Segment Start: Data under study

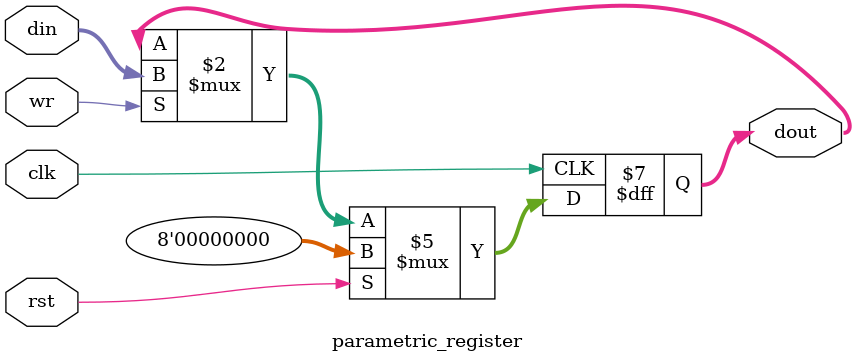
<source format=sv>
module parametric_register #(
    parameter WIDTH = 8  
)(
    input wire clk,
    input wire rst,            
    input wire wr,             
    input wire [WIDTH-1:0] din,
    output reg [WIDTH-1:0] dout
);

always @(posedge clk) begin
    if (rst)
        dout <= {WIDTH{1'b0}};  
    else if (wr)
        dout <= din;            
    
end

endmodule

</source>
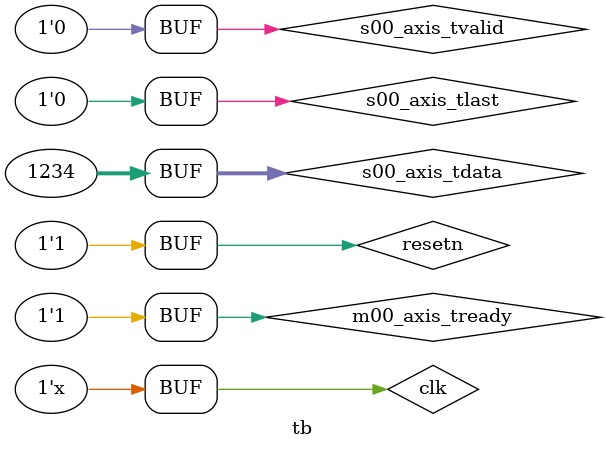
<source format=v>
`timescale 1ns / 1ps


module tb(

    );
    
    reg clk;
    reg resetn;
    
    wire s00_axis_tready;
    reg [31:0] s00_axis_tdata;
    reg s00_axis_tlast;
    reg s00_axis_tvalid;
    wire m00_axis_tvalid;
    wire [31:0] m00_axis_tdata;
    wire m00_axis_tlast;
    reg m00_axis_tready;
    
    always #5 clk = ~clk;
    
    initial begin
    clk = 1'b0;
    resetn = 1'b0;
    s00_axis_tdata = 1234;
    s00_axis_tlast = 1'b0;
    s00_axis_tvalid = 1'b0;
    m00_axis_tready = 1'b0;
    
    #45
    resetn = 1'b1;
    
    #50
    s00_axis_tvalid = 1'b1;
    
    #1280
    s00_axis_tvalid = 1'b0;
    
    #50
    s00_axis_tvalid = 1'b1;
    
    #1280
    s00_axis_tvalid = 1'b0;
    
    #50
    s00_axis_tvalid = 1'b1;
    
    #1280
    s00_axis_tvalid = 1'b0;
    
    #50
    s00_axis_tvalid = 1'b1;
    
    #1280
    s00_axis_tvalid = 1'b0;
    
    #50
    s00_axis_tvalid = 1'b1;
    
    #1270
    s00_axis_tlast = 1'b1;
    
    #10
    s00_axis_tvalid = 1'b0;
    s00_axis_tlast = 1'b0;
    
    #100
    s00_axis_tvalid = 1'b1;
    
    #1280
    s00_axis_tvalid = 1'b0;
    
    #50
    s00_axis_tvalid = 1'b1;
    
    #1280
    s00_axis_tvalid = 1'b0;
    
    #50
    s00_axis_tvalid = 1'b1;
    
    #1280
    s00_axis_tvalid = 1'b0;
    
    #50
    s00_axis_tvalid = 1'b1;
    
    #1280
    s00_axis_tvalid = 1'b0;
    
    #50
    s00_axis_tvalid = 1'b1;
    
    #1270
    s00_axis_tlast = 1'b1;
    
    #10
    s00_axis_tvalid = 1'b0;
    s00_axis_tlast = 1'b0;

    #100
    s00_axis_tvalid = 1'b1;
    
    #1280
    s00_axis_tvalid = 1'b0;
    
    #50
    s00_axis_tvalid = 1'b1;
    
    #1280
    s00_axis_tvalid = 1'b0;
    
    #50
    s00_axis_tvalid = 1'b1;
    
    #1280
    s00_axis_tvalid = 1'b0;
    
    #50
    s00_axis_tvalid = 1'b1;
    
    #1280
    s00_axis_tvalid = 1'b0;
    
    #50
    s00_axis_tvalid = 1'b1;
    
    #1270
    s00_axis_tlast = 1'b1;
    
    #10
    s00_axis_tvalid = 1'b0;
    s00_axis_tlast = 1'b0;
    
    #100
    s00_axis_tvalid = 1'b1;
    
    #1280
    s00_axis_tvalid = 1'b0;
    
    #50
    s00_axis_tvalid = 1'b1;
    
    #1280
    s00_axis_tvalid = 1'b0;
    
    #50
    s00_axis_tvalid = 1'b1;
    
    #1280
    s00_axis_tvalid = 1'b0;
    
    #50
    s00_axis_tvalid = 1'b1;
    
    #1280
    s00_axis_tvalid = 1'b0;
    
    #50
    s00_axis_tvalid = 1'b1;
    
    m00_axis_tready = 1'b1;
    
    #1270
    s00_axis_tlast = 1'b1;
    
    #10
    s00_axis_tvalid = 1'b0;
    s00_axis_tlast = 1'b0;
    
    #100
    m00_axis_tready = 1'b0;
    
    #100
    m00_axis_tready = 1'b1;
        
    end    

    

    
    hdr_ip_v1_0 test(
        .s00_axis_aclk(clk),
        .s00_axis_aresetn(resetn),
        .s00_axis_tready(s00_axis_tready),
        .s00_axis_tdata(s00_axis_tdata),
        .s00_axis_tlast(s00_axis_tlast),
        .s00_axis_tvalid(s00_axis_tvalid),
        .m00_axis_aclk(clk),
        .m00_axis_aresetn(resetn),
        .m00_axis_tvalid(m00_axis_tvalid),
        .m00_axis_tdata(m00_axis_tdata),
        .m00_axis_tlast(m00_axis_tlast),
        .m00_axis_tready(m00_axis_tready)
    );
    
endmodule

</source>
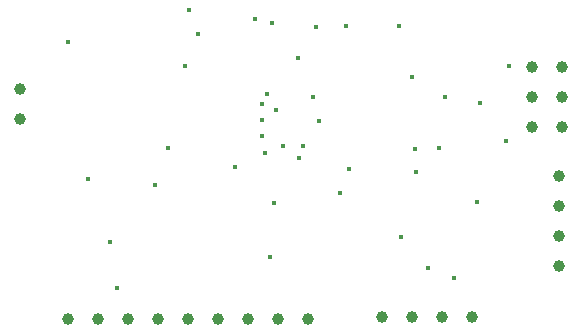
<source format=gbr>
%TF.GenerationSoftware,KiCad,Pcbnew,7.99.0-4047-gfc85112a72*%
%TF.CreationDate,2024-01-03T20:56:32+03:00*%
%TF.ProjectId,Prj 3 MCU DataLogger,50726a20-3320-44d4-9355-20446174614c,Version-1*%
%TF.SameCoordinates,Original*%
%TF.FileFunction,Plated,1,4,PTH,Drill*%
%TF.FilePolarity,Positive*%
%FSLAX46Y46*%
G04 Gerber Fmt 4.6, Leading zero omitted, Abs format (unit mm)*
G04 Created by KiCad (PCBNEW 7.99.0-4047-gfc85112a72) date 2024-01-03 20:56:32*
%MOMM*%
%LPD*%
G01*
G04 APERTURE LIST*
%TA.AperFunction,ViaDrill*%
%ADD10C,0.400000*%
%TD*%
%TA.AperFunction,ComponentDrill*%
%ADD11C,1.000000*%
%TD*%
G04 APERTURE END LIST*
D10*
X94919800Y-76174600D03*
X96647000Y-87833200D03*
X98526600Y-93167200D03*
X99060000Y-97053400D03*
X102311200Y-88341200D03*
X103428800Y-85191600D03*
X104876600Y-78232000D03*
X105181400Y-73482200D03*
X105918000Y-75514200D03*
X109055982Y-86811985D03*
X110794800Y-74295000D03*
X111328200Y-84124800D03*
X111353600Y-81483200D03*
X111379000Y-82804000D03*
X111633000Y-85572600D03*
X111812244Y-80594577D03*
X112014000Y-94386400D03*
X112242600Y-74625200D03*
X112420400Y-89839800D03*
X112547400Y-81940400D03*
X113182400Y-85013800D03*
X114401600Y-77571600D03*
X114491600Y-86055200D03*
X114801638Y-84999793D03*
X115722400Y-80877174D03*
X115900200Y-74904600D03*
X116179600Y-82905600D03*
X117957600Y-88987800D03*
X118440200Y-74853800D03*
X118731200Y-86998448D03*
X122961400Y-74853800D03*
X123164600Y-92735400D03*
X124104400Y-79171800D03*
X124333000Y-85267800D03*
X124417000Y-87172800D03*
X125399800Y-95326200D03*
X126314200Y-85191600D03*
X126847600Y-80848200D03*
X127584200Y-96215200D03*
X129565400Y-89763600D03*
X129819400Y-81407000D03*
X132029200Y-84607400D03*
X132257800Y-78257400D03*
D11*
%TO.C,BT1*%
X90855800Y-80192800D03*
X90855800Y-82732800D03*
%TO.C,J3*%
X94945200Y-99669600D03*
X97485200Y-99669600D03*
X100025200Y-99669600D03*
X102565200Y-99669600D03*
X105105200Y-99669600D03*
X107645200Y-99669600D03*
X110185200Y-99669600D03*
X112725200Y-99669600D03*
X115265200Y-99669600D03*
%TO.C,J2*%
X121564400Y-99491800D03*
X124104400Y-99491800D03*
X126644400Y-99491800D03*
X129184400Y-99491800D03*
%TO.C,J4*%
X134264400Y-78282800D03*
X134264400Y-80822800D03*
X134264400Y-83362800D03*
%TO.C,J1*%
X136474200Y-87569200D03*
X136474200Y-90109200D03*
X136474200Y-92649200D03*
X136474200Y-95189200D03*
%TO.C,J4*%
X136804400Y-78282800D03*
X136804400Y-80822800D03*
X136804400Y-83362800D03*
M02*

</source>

Segment End: Data under study

» **What is needed**: The data must come back word for word, with every picture removed.

» **Solution for this exercise**:
<source format=sv>
module parametric_register #(
    parameter WIDTH = 8  
)(
    input wire clk,
    input wire rst,            
    input wire wr,             
    input wire [WIDTH-1:0] din,
    output reg [WIDTH-1:0] dout
);

always @(posedge clk) begin
    if (rst)
        dout <= {WIDTH{1'b0}};  
    else if (wr)
        dout <= din;            
    
end

endmodule

</source>
<source format=v>
`timescale 1ns / 1ps


module tb(

    );
    
    reg clk;
    reg resetn;
    
    wire s00_axis_tready;
    reg [31:0] s00_axis_tdata;
    reg s00_axis_tlast;
    reg s00_axis_tvalid;
    wire m00_axis_tvalid;
    wire [31:0] m00_axis_tdata;
    wire m00_axis_tlast;
    reg m00_axis_tready;
    
    always #5 clk = ~clk;
    
    initial begin
    clk = 1'b0;
    resetn = 1'b0;
    s00_axis_tdata = 1234;
    s00_axis_tlast = 1'b0;
    s00_axis_tvalid = 1'b0;
    m00_axis_tready = 1'b0;
    
    #45
    resetn = 1'b1;
    
    #50
    s00_axis_tvalid = 1'b1;
    
    #1280
    s00_axis_tvalid = 1'b0;
    
    #50
    s00_axis_tvalid = 1'b1;
    
    #1280
    s00_axis_tvalid = 1'b0;
    
    #50
    s00_axis_tvalid = 1'b1;
    
    #1280
    s00_axis_tvalid = 1'b0;
    
    #50
    s00_axis_tvalid = 1'b1;
    
    #1280
    s00_axis_tvalid = 1'b0;
    
    #50
    s00_axis_tvalid = 1'b1;
    
    #1270
    s00_axis_tlast = 1'b1;
    
    #10
    s00_axis_tvalid = 1'b0;
    s00_axis_tlast = 1'b0;
    
    #100
    s00_axis_tvalid = 1'b1;
    
    #1280
    s00_axis_tvalid = 1'b0;
    
    #50
    s00_axis_tvalid = 1'b1;
    
    #1280
    s00_axis_tvalid = 1'b0;
    
    #50
    s00_axis_tvalid = 1'b1;
    
    #1280
    s00_axis_tvalid = 1'b0;
    
    #50
    s00_axis_tvalid = 1'b1;
    
    #1280
    s00_axis_tvalid = 1'b0;
    
    #50
    s00_axis_tvalid = 1'b1;
    
    #1270
    s00_axis_tlast = 1'b1;
    
    #10
    s00_axis_tvalid = 1'b0;
    s00_axis_tlast = 1'b0;

    #100
    s00_axis_tvalid = 1'b1;
    
    #1280
    s00_axis_tvalid = 1'b0;
    
    #50
    s00_axis_tvalid = 1'b1;
    
    #1280
    s00_axis_tvalid = 1'b0;
    
    #50
    s00_axis_tvalid = 1'b1;
    
    #1280
    s00_axis_tvalid = 1'b0;
    
    #50
    s00_axis_tvalid = 1'b1;
    
    #1280
    s00_axis_tvalid = 1'b0;
    
    #50
    s00_axis_tvalid = 1'b1;
    
    #1270
    s00_axis_tlast = 1'b1;
    
    #10
    s00_axis_tvalid = 1'b0;
    s00_axis_tlast = 1'b0;
    
    #100
    s00_axis_tvalid = 1'b1;
    
    #1280
    s00_axis_tvalid = 1'b0;
    
    #50
    s00_axis_tvalid = 1'b1;
    
    #1280
    s00_axis_tvalid = 1'b0;
    
    #50
    s00_axis_tvalid = 1'b1;
    
    #1280
    s00_axis_tvalid = 1'b0;
    
    #50
    s00_axis_tvalid = 1'b1;
    
    #1280
    s00_axis_tvalid = 1'b0;
    
    #50
    s00_axis_tvalid = 1'b1;
    
    m00_axis_tready = 1'b1;
    
    #1270
    s00_axis_tlast = 1'b1;
    
    #10
    s00_axis_tvalid = 1'b0;
    s00_axis_tlast = 1'b0;
    
    #100
    m00_axis_tready = 1'b0;
    
    #100
    m00_axis_tready = 1'b1;
        
    end    

    

    
    hdr_ip_v1_0 test(
        .s00_axis_aclk(clk),
        .s00_axis_aresetn(resetn),
        .s00_axis_tready(s00_axis_tready),
        .s00_axis_tdata(s00_axis_tdata),
        .s00_axis_tlast(s00_axis_tlast),
        .s00_axis_tvalid(s00_axis_tvalid),
        .m00_axis_aclk(clk),
        .m00_axis_aresetn(resetn),
        .m00_axis_tvalid(m00_axis_tvalid),
        .m00_axis_tdata(m00_axis_tdata),
        .m00_axis_tlast(m00_axis_tlast),
        .m00_axis_tready(m00_axis_tready)
    );
    
endmodule

</source>
<source format=gbr>
%TF.GenerationSoftware,KiCad,Pcbnew,7.99.0-4047-gfc85112a72*%
%TF.CreationDate,2024-01-03T20:56:32+03:00*%
%TF.ProjectId,Prj 3 MCU DataLogger,50726a20-3320-44d4-9355-20446174614c,Version-1*%
%TF.SameCoordinates,Original*%
%TF.FileFunction,Plated,1,4,PTH,Drill*%
%TF.FilePolarity,Positive*%
%FSLAX46Y46*%
G04 Gerber Fmt 4.6, Leading zero omitted, Abs format (unit mm)*
G04 Created by KiCad (PCBNEW 7.99.0-4047-gfc85112a72) date 2024-01-03 20:56:32*
%MOMM*%
%LPD*%
G01*
G04 APERTURE LIST*
%TA.AperFunction,ViaDrill*%
%ADD10C,0.400000*%
%TD*%
%TA.AperFunction,ComponentDrill*%
%ADD11C,1.000000*%
%TD*%
G04 APERTURE END LIST*
D10*
X94919800Y-76174600D03*
X96647000Y-87833200D03*
X98526600Y-93167200D03*
X99060000Y-97053400D03*
X102311200Y-88341200D03*
X103428800Y-85191600D03*
X104876600Y-78232000D03*
X105181400Y-73482200D03*
X105918000Y-75514200D03*
X109055982Y-86811985D03*
X110794800Y-74295000D03*
X111328200Y-84124800D03*
X111353600Y-81483200D03*
X111379000Y-82804000D03*
X111633000Y-85572600D03*
X111812244Y-80594577D03*
X112014000Y-94386400D03*
X112242600Y-74625200D03*
X112420400Y-89839800D03*
X112547400Y-81940400D03*
X113182400Y-85013800D03*
X114401600Y-77571600D03*
X114491600Y-86055200D03*
X114801638Y-84999793D03*
X115722400Y-80877174D03*
X115900200Y-74904600D03*
X116179600Y-82905600D03*
X117957600Y-88987800D03*
X118440200Y-74853800D03*
X118731200Y-86998448D03*
X122961400Y-74853800D03*
X123164600Y-92735400D03*
X124104400Y-79171800D03*
X124333000Y-85267800D03*
X124417000Y-87172800D03*
X125399800Y-95326200D03*
X126314200Y-85191600D03*
X126847600Y-80848200D03*
X127584200Y-96215200D03*
X129565400Y-89763600D03*
X129819400Y-81407000D03*
X132029200Y-84607400D03*
X132257800Y-78257400D03*
D11*
%TO.C,BT1*%
X90855800Y-80192800D03*
X90855800Y-82732800D03*
%TO.C,J3*%
X94945200Y-99669600D03*
X97485200Y-99669600D03*
X100025200Y-99669600D03*
X102565200Y-99669600D03*
X105105200Y-99669600D03*
X107645200Y-99669600D03*
X110185200Y-99669600D03*
X112725200Y-99669600D03*
X115265200Y-99669600D03*
%TO.C,J2*%
X121564400Y-99491800D03*
X124104400Y-99491800D03*
X126644400Y-99491800D03*
X129184400Y-99491800D03*
%TO.C,J4*%
X134264400Y-78282800D03*
X134264400Y-80822800D03*
X134264400Y-83362800D03*
%TO.C,J1*%
X136474200Y-87569200D03*
X136474200Y-90109200D03*
X136474200Y-92649200D03*
X136474200Y-95189200D03*
%TO.C,J4*%
X136804400Y-78282800D03*
X136804400Y-80822800D03*
X136804400Y-83362800D03*
M02*

</source>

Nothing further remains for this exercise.